Excerpted text.
Rh Factor: Are you positive or negative?


Ever pondered upon the + or – sign ahead of your blood type?
Rh blood types were discovered in 1940 by Karl Landsteiner and Alexander Wiener.  This was 40 years after Landsteiner had discovered the ABO blood groups. The Rh system was named after rhesus monkeys, since they were initially used in the research to make the antiserum for typing blood samples. 
Rhesus protein is second in its clinical importance only to the ABO blood group. The D antigen, discovered in 1939, was the first Rhesus antigen to be described. D positive patients were termed Rhesus-positive. In 1946, a quantitative variant with a weakly expressed D antigen was discovered and termed “Du”. This variant, now called “weak D”, is of clinical and diagnostic importance.
Since 1953, is has been clear that there are also qualitative variants of the D antigen. Although patients with this partial D variant are positive for the D antigen, they can also form anti-D. Up to 1% of all pregnant women have clinically significant anti-erythrocyte antibodies. 
Are you positive for Rh?

Rh factor is a protein embedded in the membrane of red blood corpuscles. Possessing this protein on the surface of RBC renders a positive phenotype and lack of the same makes you negative. This can be detected simply by a test for blood type and Rh status.
Rh Inheritance



Rh can be inherited from either of the parents, father or mother, independent of blood type ABO alleles. It is transferred from the parents to progeny through genes. There are two categories of Rh alleles, Rh positive and Rh negative, former being the dominant. An individual positive for Rh may have both alleles as Rh+/Rh+ or a copy of both Rh positive and Rh negative Rh+/Rh-.
Rh factor and Pregnancy
Medically, the Rh factor and blood types can create serious clinical complications. Commonest of all is mother-foetus incompatibility which occurs when wither the mother is Rh (-) and foetus is Rh (+). Maternal antibodies can cross the placenta and destroy the foetal red blood cells. Risk increases with each birth. Rh type mother-foetus incompatibility occurs only when an Rh+ man fathers a child with an Rh- mother.  Since an Rh+ father can have either a DD or Dd genotype, there are 2 mating combinations possible with differing risks as shown below.  Regardless of the father's genotype, if he is Rh+ and the mother is Rh-, doctors assume that there will be an incompatibility problem and act accordingly.

If the blood of an Rh-positive foetus gets into the bloodstream of an Rh-negative woman, her body will understand it is not her blood and will fight it by making anti-Rh antibodies. These antibodies can cross the placenta and try to destroy the foetus’s blood. This reaction can lead to serious health problems and even death in a foetus or new born.

Work item. According to the Rh factor article, who discovered Rh blood types in 1940? You won't need the data.

Source material.
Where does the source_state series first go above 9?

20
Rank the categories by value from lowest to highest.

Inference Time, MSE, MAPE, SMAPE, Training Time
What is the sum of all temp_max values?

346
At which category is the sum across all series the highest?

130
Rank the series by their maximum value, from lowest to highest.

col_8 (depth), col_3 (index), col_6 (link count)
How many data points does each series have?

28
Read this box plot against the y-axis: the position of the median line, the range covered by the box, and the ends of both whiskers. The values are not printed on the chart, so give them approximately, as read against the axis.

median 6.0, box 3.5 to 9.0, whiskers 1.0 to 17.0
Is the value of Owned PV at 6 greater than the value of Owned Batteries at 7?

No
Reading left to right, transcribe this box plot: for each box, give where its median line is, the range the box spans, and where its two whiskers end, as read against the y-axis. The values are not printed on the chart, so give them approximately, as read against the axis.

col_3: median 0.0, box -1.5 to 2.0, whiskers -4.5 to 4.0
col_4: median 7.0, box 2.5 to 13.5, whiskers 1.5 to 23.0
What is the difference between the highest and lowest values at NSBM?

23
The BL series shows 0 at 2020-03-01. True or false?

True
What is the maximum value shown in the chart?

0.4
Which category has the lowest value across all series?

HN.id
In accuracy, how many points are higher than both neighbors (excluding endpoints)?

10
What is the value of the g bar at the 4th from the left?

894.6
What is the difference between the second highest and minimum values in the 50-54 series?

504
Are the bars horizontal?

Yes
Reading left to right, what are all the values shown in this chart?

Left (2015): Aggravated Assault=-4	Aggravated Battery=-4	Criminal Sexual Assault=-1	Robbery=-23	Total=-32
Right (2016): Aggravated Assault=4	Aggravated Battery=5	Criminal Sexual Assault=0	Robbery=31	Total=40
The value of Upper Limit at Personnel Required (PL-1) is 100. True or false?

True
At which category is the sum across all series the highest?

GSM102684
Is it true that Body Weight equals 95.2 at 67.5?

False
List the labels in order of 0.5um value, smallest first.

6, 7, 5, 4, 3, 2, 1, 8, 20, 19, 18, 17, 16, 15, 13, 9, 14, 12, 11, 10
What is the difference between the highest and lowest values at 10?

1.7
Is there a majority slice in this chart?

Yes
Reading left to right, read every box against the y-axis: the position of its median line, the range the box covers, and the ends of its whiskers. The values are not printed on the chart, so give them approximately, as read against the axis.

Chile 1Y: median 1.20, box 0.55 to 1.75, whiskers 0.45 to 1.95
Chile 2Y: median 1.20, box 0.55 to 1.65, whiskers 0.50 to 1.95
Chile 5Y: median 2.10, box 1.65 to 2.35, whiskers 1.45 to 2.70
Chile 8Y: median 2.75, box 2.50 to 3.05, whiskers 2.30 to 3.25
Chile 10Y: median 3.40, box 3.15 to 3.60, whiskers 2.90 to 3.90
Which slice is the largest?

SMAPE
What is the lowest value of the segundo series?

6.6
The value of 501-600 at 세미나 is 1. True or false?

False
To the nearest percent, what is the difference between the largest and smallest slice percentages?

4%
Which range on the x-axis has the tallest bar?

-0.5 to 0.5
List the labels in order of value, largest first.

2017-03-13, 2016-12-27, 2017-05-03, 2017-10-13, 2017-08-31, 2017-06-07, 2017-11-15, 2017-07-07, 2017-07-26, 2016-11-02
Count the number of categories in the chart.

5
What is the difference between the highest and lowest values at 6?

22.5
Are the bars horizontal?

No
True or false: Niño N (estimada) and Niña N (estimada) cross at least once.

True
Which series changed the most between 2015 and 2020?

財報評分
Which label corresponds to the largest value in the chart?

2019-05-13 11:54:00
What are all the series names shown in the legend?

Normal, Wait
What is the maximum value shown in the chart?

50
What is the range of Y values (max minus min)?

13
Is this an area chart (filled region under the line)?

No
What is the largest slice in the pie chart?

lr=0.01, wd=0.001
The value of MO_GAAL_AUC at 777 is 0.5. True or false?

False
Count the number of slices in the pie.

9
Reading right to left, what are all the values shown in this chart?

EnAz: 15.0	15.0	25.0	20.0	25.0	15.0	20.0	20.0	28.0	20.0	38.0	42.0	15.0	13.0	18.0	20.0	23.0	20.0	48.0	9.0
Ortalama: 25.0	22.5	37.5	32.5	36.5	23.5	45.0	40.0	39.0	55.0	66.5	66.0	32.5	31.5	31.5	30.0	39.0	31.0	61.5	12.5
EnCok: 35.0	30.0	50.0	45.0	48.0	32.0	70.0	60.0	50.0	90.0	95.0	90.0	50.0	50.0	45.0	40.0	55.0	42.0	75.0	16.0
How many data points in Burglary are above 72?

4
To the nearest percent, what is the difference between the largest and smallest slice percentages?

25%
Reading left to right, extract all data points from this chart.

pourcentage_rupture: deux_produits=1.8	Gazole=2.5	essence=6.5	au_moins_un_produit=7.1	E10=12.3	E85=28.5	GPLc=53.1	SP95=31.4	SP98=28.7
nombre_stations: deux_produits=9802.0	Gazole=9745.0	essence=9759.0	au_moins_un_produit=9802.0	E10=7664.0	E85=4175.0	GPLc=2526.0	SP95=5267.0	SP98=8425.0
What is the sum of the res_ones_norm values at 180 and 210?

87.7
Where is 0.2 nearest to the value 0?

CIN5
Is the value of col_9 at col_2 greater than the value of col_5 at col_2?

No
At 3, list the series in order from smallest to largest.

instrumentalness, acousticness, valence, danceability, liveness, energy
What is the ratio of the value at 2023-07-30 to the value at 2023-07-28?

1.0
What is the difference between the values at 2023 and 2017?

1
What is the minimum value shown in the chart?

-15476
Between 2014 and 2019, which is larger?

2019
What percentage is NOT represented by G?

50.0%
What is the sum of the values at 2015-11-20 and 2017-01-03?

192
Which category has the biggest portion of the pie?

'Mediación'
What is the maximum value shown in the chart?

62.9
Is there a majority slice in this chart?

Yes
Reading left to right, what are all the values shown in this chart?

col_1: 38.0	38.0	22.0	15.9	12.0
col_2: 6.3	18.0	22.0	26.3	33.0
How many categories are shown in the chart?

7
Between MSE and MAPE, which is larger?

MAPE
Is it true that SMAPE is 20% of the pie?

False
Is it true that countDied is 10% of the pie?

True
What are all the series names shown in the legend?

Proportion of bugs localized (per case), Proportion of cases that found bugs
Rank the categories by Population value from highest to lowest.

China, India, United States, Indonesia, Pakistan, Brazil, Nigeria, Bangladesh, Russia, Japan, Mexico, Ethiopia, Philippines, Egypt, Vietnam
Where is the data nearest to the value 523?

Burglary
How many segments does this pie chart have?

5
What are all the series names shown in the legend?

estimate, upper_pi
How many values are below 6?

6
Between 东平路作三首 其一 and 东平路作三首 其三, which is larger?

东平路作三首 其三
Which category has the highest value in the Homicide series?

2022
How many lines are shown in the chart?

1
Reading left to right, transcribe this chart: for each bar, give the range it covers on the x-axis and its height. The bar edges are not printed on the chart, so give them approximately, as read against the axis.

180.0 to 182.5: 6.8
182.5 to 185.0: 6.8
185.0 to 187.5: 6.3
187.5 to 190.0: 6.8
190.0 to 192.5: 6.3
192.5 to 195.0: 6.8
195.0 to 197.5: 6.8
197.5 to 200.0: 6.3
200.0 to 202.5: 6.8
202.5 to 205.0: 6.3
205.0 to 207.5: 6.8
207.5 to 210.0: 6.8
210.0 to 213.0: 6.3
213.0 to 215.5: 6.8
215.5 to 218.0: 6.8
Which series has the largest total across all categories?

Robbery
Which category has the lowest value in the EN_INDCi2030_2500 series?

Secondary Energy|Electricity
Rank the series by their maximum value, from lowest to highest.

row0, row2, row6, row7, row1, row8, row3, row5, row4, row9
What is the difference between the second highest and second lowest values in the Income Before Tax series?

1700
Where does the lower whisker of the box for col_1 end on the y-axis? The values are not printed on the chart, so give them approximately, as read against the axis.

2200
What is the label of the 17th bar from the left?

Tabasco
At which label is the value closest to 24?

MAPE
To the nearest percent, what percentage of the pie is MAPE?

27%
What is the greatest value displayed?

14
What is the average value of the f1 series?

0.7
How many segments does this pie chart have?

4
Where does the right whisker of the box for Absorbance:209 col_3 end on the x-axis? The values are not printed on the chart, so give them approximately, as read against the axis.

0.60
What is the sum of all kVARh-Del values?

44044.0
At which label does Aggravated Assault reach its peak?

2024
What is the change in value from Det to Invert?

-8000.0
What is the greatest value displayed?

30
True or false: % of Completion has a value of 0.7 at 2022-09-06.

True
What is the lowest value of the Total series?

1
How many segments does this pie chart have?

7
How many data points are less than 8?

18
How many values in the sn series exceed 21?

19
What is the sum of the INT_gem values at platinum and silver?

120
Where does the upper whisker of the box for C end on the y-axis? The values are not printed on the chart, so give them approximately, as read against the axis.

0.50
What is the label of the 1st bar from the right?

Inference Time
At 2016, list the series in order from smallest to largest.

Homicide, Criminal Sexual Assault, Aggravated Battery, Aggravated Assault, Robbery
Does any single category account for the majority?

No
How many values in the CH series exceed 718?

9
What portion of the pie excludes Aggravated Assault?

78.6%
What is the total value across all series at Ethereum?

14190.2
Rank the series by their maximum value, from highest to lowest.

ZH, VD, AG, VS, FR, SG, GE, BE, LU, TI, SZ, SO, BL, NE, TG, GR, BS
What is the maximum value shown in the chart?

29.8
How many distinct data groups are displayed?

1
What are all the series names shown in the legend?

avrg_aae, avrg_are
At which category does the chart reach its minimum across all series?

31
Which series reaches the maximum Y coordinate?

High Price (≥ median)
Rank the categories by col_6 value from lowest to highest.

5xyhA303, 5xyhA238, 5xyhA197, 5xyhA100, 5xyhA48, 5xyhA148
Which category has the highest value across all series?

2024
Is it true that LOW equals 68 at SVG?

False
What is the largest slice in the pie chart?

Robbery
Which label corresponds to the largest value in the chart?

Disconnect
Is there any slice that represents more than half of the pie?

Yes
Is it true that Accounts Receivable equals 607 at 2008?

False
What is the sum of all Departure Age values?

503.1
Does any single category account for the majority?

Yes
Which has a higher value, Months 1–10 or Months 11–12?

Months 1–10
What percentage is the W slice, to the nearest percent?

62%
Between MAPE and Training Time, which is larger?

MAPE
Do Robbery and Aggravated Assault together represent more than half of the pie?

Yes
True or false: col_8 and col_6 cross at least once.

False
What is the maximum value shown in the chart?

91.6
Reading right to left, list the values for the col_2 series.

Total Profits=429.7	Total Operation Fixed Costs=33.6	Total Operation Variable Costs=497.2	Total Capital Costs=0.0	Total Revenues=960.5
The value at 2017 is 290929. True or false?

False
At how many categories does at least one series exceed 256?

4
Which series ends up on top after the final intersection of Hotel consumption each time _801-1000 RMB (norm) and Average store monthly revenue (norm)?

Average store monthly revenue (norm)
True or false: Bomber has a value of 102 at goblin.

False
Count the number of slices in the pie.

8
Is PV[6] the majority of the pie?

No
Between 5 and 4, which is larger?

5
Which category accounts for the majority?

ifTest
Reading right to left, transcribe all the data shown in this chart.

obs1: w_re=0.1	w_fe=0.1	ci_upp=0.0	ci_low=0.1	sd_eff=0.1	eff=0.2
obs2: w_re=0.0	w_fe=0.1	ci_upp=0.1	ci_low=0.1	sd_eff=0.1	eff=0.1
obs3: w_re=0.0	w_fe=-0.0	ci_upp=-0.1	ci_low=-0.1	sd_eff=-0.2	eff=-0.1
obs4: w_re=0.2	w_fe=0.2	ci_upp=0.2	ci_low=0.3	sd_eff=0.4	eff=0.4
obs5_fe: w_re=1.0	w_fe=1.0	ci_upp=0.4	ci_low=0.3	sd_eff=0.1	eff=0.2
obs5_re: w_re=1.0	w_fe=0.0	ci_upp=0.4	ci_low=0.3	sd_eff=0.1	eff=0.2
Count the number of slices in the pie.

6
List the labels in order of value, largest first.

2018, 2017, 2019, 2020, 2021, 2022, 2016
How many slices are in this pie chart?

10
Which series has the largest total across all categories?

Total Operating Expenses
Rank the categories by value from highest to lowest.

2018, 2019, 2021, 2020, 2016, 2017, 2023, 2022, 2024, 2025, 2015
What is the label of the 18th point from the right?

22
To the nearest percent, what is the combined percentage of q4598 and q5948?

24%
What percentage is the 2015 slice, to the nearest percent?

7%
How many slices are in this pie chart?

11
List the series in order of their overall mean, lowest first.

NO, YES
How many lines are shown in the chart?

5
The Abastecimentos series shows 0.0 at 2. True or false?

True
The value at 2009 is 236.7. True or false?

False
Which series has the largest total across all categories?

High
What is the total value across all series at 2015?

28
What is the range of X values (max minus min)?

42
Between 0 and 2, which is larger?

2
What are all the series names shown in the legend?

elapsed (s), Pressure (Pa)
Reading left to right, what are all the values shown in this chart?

Exercise response. Karl Landsteiner and Alexander Wiener.